İki adam, ayrı ayrı, Zen ustasına gelir ve ona danışmak ister.
İlk adam:
“Bu şehre taşınmayı düşünüyorum. Sizce burası nasıl bir yer?”
diye sorar.
Usta sorar:
“Eski şehriniz nasıldı?”
Adam yanıtlar:
“Çok kötüydü, hiç iyi insan yoktu, ben de mutsuzdum.”
Usta:
“Burada da durum aynı. Bence taşınma.” der,
ve adam gider.
İkinci adam gelir ve sorar:
“Bu şehre taşınmayı düşünüyorum.

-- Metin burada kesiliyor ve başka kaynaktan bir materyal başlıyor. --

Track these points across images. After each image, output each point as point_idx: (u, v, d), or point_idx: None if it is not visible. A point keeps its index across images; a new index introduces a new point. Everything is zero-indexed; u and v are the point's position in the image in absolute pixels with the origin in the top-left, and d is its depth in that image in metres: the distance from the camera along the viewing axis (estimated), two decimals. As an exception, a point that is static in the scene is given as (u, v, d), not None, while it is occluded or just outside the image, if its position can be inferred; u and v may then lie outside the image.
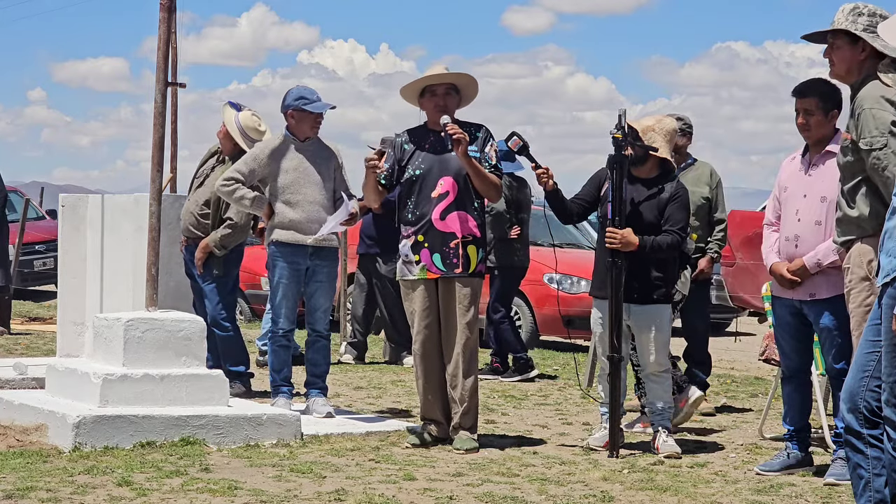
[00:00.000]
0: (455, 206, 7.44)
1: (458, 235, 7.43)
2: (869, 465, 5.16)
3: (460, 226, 7.43)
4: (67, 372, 7.61)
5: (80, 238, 9.84)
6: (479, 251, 7.48)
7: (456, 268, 7.43)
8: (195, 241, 9.16)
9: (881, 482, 5.14)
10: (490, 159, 7.50)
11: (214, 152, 9.42)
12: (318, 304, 8.45)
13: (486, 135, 7.54)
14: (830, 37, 6.25)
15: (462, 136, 7.33)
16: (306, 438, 7.48)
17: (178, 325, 7.50)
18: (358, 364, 11.71)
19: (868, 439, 5.15)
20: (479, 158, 7.45)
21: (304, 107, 8.31)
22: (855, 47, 6.17)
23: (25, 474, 6.27)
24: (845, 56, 6.20)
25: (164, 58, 7.82)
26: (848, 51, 6.18)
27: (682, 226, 7.46)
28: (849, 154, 6.07)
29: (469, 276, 7.44)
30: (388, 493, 6.08)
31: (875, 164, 5.94)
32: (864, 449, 5.17)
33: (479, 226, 7.50)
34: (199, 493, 5.96)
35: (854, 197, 6.07)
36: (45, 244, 18.74)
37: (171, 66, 9.28)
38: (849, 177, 6.12)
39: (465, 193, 7.45)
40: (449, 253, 7.42)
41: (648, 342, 7.46)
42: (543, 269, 12.52)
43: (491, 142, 7.56)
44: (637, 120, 7.62)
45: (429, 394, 7.58)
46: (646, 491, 6.32)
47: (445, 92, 7.52)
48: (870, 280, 5.86)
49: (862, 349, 5.23)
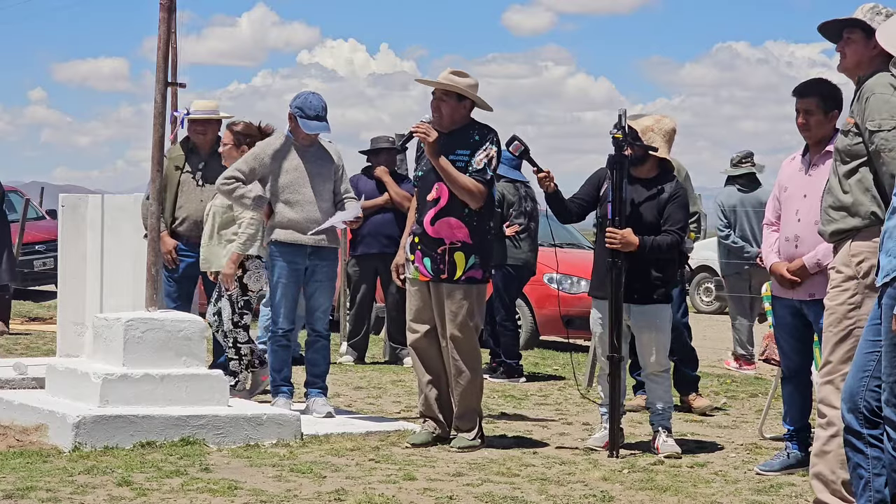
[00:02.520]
0: (445, 213, 7.42)
1: (446, 242, 7.42)
2: (869, 464, 5.17)
3: (448, 232, 7.42)
4: (67, 372, 7.61)
5: (80, 238, 9.84)
6: (468, 258, 7.42)
7: (442, 273, 7.43)
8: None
9: (881, 482, 5.15)
10: (476, 164, 7.43)
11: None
12: (318, 304, 8.45)
13: (483, 139, 7.49)
14: (846, 31, 6.24)
15: (424, 135, 7.34)
16: (306, 438, 7.48)
17: (178, 325, 7.50)
18: (358, 364, 11.72)
19: (868, 439, 5.16)
20: (468, 162, 7.42)
21: (298, 118, 8.32)
22: (868, 42, 6.17)
23: (25, 474, 6.27)
24: (858, 49, 6.19)
25: (164, 58, 7.82)
26: (862, 45, 6.17)
27: (681, 226, 7.47)
28: (850, 137, 6.04)
29: (455, 283, 7.42)
30: (388, 493, 6.08)
31: (883, 144, 5.90)
32: (864, 449, 5.17)
33: (470, 233, 7.43)
34: (199, 493, 5.96)
35: (849, 181, 6.03)
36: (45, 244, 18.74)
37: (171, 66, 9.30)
38: (847, 160, 6.08)
39: (457, 199, 7.41)
40: (437, 258, 7.43)
41: (648, 342, 7.46)
42: (543, 269, 12.52)
43: (486, 147, 7.46)
44: (635, 119, 7.62)
45: (424, 391, 7.60)
46: (646, 491, 6.32)
47: (440, 97, 7.53)
48: (856, 279, 5.84)
49: (861, 349, 5.23)
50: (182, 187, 9.23)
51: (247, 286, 8.83)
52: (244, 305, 8.85)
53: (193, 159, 9.31)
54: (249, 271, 8.81)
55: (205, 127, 9.36)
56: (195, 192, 9.28)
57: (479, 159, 7.42)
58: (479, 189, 7.40)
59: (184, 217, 9.21)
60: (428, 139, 7.36)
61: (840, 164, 6.01)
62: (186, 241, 9.23)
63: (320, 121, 8.33)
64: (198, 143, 9.36)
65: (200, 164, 9.31)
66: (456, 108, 7.50)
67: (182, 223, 9.21)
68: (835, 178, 6.03)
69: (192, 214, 9.22)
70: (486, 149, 7.46)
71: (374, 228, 11.51)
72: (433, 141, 7.35)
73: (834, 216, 6.00)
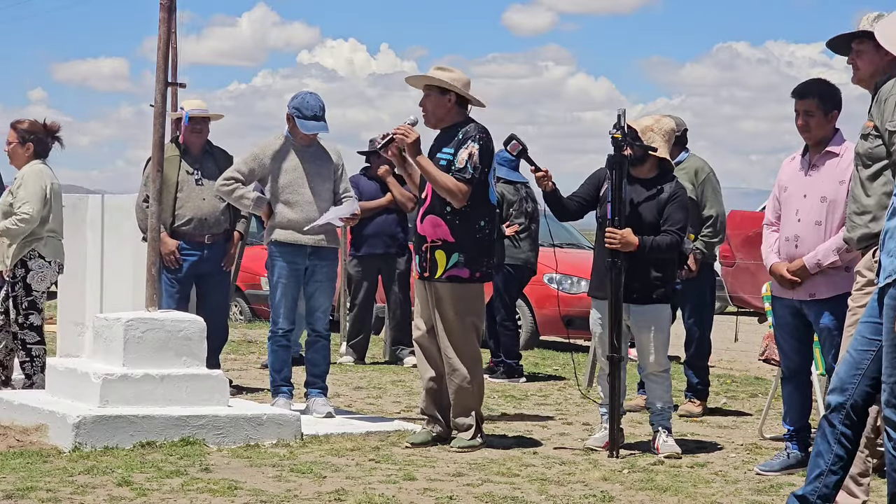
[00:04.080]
0: (430, 211, 7.45)
1: (428, 240, 7.44)
2: (830, 460, 5.20)
3: (431, 230, 7.43)
4: (67, 372, 7.61)
5: (79, 238, 9.84)
6: (449, 257, 7.41)
7: (425, 271, 7.45)
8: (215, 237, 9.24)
9: (833, 480, 5.19)
10: (458, 163, 7.39)
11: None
12: (318, 304, 8.45)
13: (465, 136, 7.43)
14: (855, 43, 6.24)
15: (402, 136, 7.36)
16: (306, 438, 7.48)
17: (178, 325, 7.50)
18: (358, 364, 11.71)
19: (839, 437, 5.17)
20: (449, 162, 7.42)
21: (296, 118, 8.32)
22: (879, 50, 6.15)
23: (25, 474, 6.27)
24: (871, 59, 6.18)
25: (164, 58, 7.82)
26: (873, 54, 6.17)
27: (681, 226, 7.46)
28: (870, 140, 6.03)
29: (437, 281, 7.42)
30: (388, 493, 6.08)
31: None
32: (832, 444, 5.19)
33: (451, 231, 7.40)
34: (199, 493, 5.96)
35: (872, 184, 6.02)
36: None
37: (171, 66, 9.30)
38: (868, 164, 6.06)
39: (439, 198, 7.43)
40: (422, 256, 7.45)
41: (648, 342, 7.46)
42: (543, 269, 12.52)
43: (467, 145, 7.41)
44: (636, 120, 7.62)
45: (424, 389, 7.61)
46: (646, 491, 6.32)
47: (425, 94, 7.54)
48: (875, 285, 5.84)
49: (858, 344, 5.20)
50: (181, 187, 9.23)
51: (31, 286, 8.70)
52: (29, 306, 8.71)
53: (188, 159, 9.31)
54: (33, 271, 8.69)
55: (202, 126, 9.37)
56: (196, 191, 9.28)
57: (461, 158, 7.40)
58: (458, 188, 7.35)
59: (189, 217, 9.19)
60: (406, 140, 7.38)
61: (862, 168, 6.00)
62: (188, 240, 9.23)
63: (318, 121, 8.33)
64: (193, 142, 9.35)
65: (196, 164, 9.31)
66: (439, 103, 7.50)
67: (188, 223, 9.20)
68: (857, 182, 6.02)
69: (196, 214, 9.22)
70: (468, 146, 7.40)
71: (377, 229, 11.52)
72: (412, 142, 7.39)
73: (858, 221, 5.99)
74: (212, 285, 9.31)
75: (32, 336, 8.74)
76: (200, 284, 9.32)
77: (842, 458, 5.18)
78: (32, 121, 8.93)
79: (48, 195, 8.73)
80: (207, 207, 9.19)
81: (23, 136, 8.82)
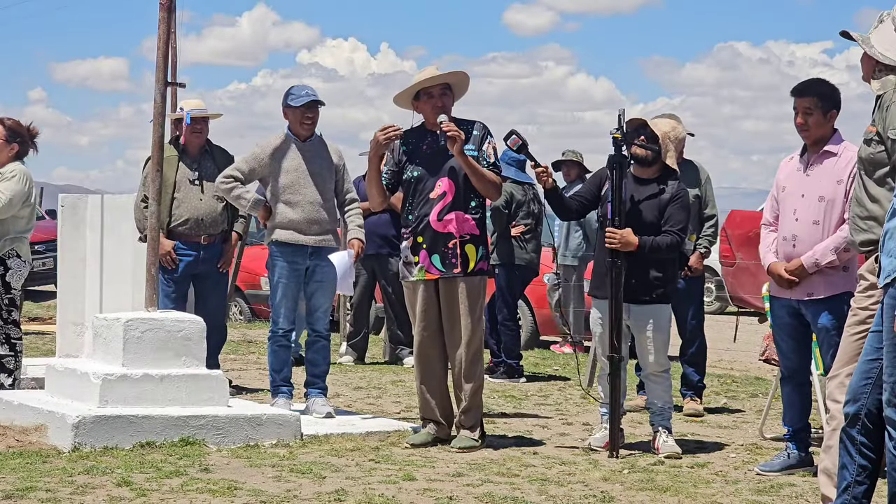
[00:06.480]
0: (452, 207, 7.44)
1: (456, 235, 7.43)
2: (854, 471, 5.24)
3: (458, 226, 7.43)
4: (67, 372, 7.60)
5: (79, 238, 9.84)
6: (478, 249, 7.48)
7: (455, 268, 7.43)
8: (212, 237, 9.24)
9: (861, 490, 5.23)
10: (488, 157, 7.49)
11: None
12: (318, 304, 8.44)
13: (483, 132, 7.53)
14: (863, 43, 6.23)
15: (457, 133, 7.33)
16: (306, 438, 7.48)
17: (178, 325, 7.49)
18: (358, 364, 11.71)
19: (860, 447, 5.22)
20: (477, 157, 7.44)
21: (289, 102, 8.35)
22: None
23: (25, 474, 6.26)
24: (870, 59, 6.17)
25: (163, 58, 7.82)
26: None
27: (682, 226, 7.46)
28: (872, 145, 6.02)
29: (469, 276, 7.45)
30: (388, 493, 6.08)
31: None
32: (854, 455, 5.23)
33: (477, 224, 7.50)
34: (199, 494, 5.95)
35: (876, 190, 6.01)
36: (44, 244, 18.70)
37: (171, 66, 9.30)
38: (871, 170, 6.05)
39: (462, 193, 7.45)
40: (448, 253, 7.43)
41: (648, 342, 7.45)
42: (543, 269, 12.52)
43: (489, 140, 7.54)
44: (653, 120, 7.58)
45: (426, 395, 7.60)
46: (646, 491, 6.31)
47: (441, 92, 7.52)
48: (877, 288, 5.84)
49: (867, 354, 5.25)
50: (179, 187, 9.22)
51: (10, 284, 8.68)
52: (9, 303, 8.70)
53: (186, 159, 9.30)
54: (11, 269, 8.66)
55: (202, 125, 9.36)
56: (193, 191, 9.27)
57: (489, 153, 7.47)
58: (499, 181, 7.58)
59: (186, 217, 9.19)
60: (461, 137, 7.37)
61: (864, 174, 6.00)
62: (185, 240, 9.22)
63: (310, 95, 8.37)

Sizce burası nasıl bir yer?”
Usta yine aynı soruyu sorar:
“Eski şehriniz nasıldı?”
Adam yanıtlar:
“Çok güzeldi, herkes iyiydi, ben de mutluydum.”
Usta:
“Burada da durum aynı. Taşınabilirsin.” der.
Nereye taşınırsak taşınalım, kendimizi ve zihnimizi de beraber götürürüz.
Şu anda mutluysak, taşındığımızda, ev ya da araba aldığımızda, evlendiğimizde de mutlu olma ihtimalimiz yüksek.
Ama eğer hayata bakışımız olumsuzsa ve mutsuzsak, bu olayların, bize mutluluk ve huzur getirmesi oldukça zor.
Aynı olayları, algılarımıza göre farklı farklı deneyimleriz. Hayata nasıl bakıyorsak, onu kendimize çekeriz.